- Page extract -
-- Opening Marker --

Privacy

Bank Prevails Over Customer in Third Party Hacking Case

Published: Apr. 04, 2013

Updated: Oct. 05, 2020

Back in August of 2012, we wrote about a case where the court found a “very close call” between two distinct interpretations of the Fund Transfer Act.  In that case, counterclaims by a bank against a commercial customer were dismissed where hackers accessed the customer’s account and drained it of over $400,000.  In the original action, filed in 2010, Choice Escrow and Land Title, LLC (“Choice”) brought suit against BankcorpSouth Bank (“BSB”), alleging that BSB failed to provide commercially reasonable security by having only password protection on Choice’s account.  Choice alleged that this allowed hackers who had obtained its username and password to make a $440,000 wire transfer to an entity in Cyprus on March 17, 2010.  Choice demanded damages and recovery of losses related to the attack under the “Fund Transfers Act” (the “Act”) provisions of the Uniform Commercial Code (“UCC”).

The counterclaims dismissed in the 2012 ruling were based on the fact that certain indemnity obligations in agreements between the parties could be viewed to be in conflict with the Act, where those indemnity agreements could require Choice to pay to BSB the very same amounts that BSB would owe to Choice under the Act.  In finding for Choice, the court stated that “the Funds Transfer Act does displace the types of indemnity agreement being relied upon by BankcorpSouth in support of its counterclaims. As such, the Court dismisses such claims.”

-- Closing Marker --

- What is needed -
In the article on the bank hacking case, how large was the wire transfer the hackers made to an entity in Cyprus?

(Aerial scene object inventories)
-- Opening Marker --

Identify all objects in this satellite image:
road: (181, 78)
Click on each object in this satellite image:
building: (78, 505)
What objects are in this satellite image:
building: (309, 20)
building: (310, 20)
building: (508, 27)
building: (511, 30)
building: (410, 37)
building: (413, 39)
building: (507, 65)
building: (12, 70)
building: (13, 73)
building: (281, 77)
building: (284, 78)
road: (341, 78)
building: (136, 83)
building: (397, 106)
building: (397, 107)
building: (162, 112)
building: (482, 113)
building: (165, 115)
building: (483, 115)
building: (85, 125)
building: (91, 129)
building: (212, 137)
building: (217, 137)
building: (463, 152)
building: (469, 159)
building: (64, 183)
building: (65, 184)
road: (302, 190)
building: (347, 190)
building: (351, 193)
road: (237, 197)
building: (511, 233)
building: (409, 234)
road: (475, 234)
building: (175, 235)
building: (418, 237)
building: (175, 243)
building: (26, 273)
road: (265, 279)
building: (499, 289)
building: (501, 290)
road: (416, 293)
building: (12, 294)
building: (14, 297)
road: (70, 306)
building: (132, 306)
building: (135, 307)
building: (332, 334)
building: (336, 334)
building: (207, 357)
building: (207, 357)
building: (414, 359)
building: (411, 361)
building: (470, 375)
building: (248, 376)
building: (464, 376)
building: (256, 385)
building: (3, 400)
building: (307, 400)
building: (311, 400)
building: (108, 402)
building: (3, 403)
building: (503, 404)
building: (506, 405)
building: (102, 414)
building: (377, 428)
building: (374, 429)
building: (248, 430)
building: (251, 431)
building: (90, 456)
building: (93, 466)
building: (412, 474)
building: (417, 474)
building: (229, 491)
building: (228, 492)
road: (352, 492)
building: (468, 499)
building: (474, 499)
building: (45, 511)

-- Closing Marker --

- Task solution -
$440,000